NVIDIA DLSS 4 | LI, Jiacheng (李家丞)

I. Introduction

The foundational principle of DLSS is to decouple the internal rendering resolution from the final display resolution. It allows the graphics pipeline to render the primary 3D scene at a lower internal resolution, thereby significantly reducing the computational workload on the GPU. Subsequently, sophisticated AI algorithms, executed on specialized hardware units known as Tensor Cores within NVIDIA’s RTX series of GPUs, are employed to intelligently reconstruct a high-quality image at the target display resolution. Over its iterations, DLSS has expanded its capabilities significantly beyond mere super-resolution upscaling.

The advent and evolution of DLSS signify a paradigm shift in how rendering efficiency is approached. Rather than solely relying on brute-force computation for every pixel at the native display resolution, AI facilitates an intelligent reconstruction from a reduced workload. This strategic reallocation of rendering budget frees up GPU resources, which can then be utilized to achieve higher frame rates, enable more demanding graphical settings (such as higher levels of ray tracing), or drive higher display resolutions, all within the same performance envelope.

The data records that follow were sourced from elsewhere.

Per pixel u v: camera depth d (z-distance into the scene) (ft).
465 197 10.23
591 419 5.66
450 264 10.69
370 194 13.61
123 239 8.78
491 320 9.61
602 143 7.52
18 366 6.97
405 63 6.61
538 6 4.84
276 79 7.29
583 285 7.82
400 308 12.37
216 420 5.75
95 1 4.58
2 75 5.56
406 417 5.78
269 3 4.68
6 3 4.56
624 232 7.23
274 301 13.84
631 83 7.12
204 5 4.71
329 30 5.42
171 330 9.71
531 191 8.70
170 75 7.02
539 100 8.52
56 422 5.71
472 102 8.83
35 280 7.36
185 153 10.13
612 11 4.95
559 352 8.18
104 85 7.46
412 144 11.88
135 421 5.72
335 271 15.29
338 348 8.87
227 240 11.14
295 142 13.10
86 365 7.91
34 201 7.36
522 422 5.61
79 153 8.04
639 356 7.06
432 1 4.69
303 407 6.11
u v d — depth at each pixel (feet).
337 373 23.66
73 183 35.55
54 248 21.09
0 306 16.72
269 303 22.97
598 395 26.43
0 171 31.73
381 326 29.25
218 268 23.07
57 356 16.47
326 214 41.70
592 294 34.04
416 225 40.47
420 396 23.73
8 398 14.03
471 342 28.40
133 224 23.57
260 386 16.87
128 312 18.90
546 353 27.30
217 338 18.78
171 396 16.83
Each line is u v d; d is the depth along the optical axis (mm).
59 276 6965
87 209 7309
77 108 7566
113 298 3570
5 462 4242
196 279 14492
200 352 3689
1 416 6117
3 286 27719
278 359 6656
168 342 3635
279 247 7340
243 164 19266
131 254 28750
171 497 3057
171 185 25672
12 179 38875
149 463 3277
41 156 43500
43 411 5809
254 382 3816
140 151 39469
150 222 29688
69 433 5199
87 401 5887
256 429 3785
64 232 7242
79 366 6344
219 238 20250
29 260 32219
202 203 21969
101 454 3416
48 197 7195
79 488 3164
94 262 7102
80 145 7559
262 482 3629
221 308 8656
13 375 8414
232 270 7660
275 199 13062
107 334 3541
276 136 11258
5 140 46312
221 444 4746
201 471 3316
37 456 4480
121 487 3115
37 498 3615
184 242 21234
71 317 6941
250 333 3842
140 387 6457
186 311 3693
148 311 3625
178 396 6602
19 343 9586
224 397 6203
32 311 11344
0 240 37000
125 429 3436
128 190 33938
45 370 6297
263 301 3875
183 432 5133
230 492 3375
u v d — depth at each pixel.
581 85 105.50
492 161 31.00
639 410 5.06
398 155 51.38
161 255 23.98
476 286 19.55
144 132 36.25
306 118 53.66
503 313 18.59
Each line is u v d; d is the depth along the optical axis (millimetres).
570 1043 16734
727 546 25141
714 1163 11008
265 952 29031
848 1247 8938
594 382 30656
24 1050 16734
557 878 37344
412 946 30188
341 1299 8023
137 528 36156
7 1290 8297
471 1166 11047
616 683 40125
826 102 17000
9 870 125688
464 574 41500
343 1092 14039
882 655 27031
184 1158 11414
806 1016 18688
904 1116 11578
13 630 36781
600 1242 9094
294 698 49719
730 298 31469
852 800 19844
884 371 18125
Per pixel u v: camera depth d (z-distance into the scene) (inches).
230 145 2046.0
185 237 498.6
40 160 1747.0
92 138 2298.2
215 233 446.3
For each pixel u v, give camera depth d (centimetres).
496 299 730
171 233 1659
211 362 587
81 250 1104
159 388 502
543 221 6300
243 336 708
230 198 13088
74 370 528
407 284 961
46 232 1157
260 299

Furthermore, the trajectory of DLSS highlights a critical co-evolutionary relationship between AI algorithms, GPU architectures, and game engine integration. The capabilities and performance of each DLSS iteration are not merely a product of more sophisticated AI models but are intrinsically linked to advancements in NVIDIA’s GPU hardware—particularly the evolution of Tensor Core capabilities and the introduction of specialized hardware units like the Optical Flow Accelerator in the Ada Lovelace architecture for DLSS 3.0 Frame Generation, and new features in the Blackwell architecture for DLSS 4.

II. Evolution of NVIDIA DLSS

NVIDIA’s Deep Learning Super Sampling has undergone a significant evolutionary journey since its inception, with each major iteration addressing limitations of its predecessor and introducing new AI-driven capabilities. This progression reflects a continuous refinement of AI models, a deeper integration with the graphics pipeline, and an increasing synergy with NVIDIA’s GPU hardware advancements.

DLSS 1.x (2019)¹: The Spatial Pioneer DLSS 1.0 was primarily a spatial image upscaler. It employed convolutional auto-encoder neural networks to achieve its upscaling. A defining characteristic of this initial version was its per-game training requirement. NVIDIA had to train a unique AI model for each supported game. This training process involved feeding the neural network vast numbers of aliased low-resolution frames from the specific game, alongside corresponding “ground truth” high-resolution reference images. These reference images were typically generated using computationally intensive methods like extreme super-sampling (e.g., 64 samples per pixel) on NVIDIA’s supercomputer infrastructure.11 Some analyses suggest DLSS 1.0 operated via a two-stage process: an initial image enhancement network that utilized the current frame and motion vectors for tasks like edge enhancement and rudimentary spatial anti-aliasing, followed by a separate upscaling network that operated primarily on the single raw low-resolution frame to produce the final output resolution.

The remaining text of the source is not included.